香港の「一国二制度」とはそもそも、中国本土と異なる、香港の自由な雰囲気を象徴するもの。強引とも思える、こういうやり方においても、「一国二制度」が崩壊したようだ。いずれにせよ、そのような態勢を敷いてでも、習近平主席がやってくるなら、香港の統治について、並々ならぬ意欲を感じる。

返還20周年演説の“二つの狙い”が現実に

習近平主席は、5年前の返還20周年にも香港を訪れた。この時は式典での演説で「中央の権力に対するいかなる挑戦も絶対に許さない」と強い調子で述べ、香港独立論をけん制した。当時、この演説の狙いは二つあるとみられた。一つは国家の分裂を図る政治活動を禁止する条例・法律の早期制定。もう一つは、共産党の考え方を柱にした愛国教育の導入だ。

ただ、5年前の香港では、習近平主席の訪問に反発する市民ら6万人以上が参加するデモが実施されたし、その中には愛国教育反対のスローガンも目立った。それが、今回はデモすらできなくなった。

 

そして、演説の狙いとみられた二つが、わずか5年間のうちに現実のものになった。すなわち、国家の分裂を図る政治活動を禁止する香港国家安全維持法ができた。香港で大規模な民主化デモが連日行われていた2019年の翌年だ。香港政府や、共産党への批判とみなされれば、「違法」とされ、処罰される。また、緊急時などには捜査令状なしで強制捜査ができるなど、公安当局に数々の強い権限が与えられている。

 

7月1日に就任する香港の行政部門のトップの行政長官、それにナンバー2の政務官ともに、治安や公安のプロフェッショナル。行政畑出身ではなく、異例のことだ。北京の中央の意向が色濃い人選で、中国が香港の不安定要因を封じ込めようとする意志の表れだ。

 

もう一つの愛国主義教育について、イギリスのBBCや、フィナンシャル・タイムズによる報道で明らかになったことがある。
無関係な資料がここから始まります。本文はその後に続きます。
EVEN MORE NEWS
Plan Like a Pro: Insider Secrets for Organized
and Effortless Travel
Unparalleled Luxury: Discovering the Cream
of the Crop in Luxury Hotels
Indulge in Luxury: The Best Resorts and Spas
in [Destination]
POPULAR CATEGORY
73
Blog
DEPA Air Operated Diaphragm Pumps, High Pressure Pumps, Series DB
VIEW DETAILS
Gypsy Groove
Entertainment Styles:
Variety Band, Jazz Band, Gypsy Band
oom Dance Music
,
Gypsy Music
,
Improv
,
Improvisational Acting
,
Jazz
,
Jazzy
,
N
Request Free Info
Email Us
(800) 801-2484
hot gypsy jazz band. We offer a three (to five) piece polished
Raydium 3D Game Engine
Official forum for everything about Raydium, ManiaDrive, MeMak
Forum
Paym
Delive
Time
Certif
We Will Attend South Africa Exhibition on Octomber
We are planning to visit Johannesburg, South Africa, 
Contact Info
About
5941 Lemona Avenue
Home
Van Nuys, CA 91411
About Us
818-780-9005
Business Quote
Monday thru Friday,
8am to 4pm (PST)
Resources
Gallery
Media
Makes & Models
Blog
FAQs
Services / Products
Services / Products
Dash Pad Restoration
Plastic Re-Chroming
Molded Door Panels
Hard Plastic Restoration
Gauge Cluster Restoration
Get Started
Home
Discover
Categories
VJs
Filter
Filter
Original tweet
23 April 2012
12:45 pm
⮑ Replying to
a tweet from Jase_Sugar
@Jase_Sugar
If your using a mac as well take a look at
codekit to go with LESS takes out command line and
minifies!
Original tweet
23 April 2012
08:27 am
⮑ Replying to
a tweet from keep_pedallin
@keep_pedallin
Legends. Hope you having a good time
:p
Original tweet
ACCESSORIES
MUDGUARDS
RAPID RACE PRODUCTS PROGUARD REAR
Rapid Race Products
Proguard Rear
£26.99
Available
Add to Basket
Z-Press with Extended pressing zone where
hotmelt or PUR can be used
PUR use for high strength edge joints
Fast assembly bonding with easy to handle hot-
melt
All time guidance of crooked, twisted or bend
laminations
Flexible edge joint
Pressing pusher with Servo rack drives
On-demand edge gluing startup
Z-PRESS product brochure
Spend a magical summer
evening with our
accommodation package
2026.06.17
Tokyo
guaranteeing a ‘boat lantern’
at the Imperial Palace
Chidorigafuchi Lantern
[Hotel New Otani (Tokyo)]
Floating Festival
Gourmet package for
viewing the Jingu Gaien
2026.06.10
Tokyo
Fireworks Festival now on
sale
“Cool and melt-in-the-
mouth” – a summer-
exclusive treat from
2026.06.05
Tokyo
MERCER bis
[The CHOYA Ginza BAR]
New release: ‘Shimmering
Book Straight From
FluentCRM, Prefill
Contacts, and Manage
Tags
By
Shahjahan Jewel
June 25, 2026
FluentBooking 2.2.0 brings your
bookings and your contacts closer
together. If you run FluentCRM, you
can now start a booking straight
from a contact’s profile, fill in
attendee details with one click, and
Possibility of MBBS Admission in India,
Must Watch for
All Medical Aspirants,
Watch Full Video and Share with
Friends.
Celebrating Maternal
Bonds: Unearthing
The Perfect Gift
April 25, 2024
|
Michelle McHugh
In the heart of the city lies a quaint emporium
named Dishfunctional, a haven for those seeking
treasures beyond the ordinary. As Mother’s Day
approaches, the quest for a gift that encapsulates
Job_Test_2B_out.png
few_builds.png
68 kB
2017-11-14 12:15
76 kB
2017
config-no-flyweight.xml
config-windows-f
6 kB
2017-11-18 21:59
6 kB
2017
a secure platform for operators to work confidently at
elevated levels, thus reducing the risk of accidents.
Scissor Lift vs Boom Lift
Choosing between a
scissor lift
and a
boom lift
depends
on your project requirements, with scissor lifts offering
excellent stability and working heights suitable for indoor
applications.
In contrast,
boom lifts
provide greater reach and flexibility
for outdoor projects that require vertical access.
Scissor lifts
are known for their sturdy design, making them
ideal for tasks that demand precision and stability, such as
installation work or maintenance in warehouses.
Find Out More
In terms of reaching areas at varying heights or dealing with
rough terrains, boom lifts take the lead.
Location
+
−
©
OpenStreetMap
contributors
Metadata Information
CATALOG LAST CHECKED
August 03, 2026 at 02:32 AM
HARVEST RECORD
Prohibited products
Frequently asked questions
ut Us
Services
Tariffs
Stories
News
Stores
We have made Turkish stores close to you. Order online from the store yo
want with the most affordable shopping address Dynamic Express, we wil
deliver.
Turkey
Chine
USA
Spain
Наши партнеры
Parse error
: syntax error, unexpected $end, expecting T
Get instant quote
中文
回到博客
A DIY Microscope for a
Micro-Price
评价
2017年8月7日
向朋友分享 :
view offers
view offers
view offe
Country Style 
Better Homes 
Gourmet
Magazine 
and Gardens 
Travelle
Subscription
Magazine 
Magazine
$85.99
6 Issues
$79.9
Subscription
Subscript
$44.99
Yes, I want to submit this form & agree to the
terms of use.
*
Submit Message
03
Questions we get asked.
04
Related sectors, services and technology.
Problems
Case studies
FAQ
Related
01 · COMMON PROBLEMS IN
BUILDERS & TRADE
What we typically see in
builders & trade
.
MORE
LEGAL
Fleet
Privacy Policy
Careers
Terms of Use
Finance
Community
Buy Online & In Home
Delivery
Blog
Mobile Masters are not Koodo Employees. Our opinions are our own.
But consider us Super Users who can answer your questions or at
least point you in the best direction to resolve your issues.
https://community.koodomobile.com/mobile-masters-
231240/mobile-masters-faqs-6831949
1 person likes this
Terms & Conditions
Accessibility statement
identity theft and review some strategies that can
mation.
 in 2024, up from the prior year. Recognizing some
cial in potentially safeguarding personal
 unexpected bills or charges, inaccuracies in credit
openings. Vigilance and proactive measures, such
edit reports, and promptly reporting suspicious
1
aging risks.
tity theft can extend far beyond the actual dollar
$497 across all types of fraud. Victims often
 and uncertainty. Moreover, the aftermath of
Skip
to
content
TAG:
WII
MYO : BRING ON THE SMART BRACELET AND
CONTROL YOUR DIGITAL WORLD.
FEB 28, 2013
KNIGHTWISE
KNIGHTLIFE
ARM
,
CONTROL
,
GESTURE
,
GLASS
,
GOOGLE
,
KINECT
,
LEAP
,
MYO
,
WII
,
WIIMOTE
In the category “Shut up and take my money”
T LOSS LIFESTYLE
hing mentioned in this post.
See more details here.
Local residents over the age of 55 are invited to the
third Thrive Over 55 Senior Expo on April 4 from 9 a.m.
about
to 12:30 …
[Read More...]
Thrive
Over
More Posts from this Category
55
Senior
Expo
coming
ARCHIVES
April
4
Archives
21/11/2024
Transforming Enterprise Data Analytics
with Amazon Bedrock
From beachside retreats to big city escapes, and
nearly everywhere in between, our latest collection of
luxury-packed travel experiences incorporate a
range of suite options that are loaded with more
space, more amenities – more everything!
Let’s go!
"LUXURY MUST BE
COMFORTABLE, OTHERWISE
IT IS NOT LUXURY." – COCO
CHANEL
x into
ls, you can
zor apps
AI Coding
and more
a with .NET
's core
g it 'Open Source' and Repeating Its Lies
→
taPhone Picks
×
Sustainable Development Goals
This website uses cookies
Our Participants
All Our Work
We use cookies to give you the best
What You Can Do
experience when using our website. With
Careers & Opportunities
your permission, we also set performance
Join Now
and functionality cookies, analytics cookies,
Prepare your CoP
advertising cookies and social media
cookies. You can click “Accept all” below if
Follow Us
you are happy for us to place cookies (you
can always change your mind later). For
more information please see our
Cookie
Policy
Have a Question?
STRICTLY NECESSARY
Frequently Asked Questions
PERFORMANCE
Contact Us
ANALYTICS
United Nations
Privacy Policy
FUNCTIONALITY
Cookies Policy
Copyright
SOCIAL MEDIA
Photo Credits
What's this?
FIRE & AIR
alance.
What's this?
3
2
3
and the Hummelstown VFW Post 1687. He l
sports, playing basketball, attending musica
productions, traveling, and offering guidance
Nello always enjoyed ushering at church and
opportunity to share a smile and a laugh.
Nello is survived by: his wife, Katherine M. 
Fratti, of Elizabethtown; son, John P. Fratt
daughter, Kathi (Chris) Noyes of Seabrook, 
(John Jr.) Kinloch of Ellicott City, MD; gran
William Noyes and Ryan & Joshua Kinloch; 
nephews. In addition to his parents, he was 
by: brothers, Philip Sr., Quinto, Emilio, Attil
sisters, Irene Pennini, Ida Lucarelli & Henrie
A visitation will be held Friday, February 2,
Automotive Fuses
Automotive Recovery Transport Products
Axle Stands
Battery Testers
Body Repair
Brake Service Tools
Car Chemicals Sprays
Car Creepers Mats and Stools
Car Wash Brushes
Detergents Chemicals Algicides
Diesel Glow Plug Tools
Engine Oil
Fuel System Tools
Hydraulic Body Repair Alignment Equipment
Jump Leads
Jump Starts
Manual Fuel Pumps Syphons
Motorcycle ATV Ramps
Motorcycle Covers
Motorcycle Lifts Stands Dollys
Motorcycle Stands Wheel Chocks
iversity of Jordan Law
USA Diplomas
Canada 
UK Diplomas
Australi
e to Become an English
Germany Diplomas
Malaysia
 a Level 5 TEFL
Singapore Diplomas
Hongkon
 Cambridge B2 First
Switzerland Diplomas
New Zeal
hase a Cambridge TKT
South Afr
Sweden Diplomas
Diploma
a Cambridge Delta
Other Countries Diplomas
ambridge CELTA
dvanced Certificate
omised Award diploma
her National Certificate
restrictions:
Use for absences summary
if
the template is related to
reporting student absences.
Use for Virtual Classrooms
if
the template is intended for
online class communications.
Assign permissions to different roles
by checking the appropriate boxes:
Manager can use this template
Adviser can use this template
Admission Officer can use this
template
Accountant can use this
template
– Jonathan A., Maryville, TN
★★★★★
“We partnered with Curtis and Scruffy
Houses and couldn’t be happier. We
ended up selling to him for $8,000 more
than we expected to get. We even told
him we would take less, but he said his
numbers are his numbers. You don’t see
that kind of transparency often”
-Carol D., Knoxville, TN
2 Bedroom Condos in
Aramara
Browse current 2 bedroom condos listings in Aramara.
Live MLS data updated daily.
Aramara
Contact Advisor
香港の中学校や高校で、この秋から使用される新しい歴史教科書の内容だ。それによると「香港はかつてイギリスの植民地ではなく、占領地だった」と位置づけている。すなわち「ある国が国外の領土を植民地と呼ぶには、その領土の主権と統治権を持つこと」「中国は不平等条約を認めず、香港は『国家の主権』を喪失していなかった。だから植民地ではない」と主張しているのだ。自らの尊厳を優先した、歴史事実の塗り替えと言っていい。

今年の式典で習主席が語るのは?

習近平主席が返還25周年式典で何を訴えるか。私は、この5年間における彼らのいう「成果」を強調するのではないかと予想している。民主派を封じ込め、共産党政権のいう「安定」を実現した成果を高々とうたい上げるのではないだろうか。この秋に開く共産党大会を前に、香港統治を「成功」させた実績を誇示し、3期目入りを確実にする狙いがある。

 

今年5月、習近平主席のある発言が波紋を広げた。新疆ウイグル自治区の人権問題に関し、現地視察した国連の人権担当官との会談で発した「教師面(づら)して偉そうに説教する必要はない」という一言だ。明日の香港の式典での演説も、国外向け、国内向けに強硬なメッセージを発信するかもしれない。香港で発する強権を、習近平氏自身の権力に結び付けている。

国際都市・観光都市としての香港はどうなる?

日米の首脳は5月の共同声明で、わざわざ香港についても言及していた。「両首脳は、香港における動向について、深刻かつ継続する懸念を共有した」とあった。香港の国際都市としての役割も損なわれるようで、無関心でいられない。

 

香港は、自由でエネルギッシュだった。香港に進出する日本の企業、また、観光都市・香港ならではの魅力にひかれ、訪れてきた日本人に、今も香港はどのように映るのか?そう心配する人は少なくないと思う。

飯田和郎(いいだ・かずお) 1960年生まれ。毎日新聞社で記者生活をスタートし佐賀、福岡両県での勤務を経て外信部へ。北京に計2回7年間、台北に3年間、特派員として駐在した。RKB毎日放送移籍後は報道局長、解説委員長などを歴任した。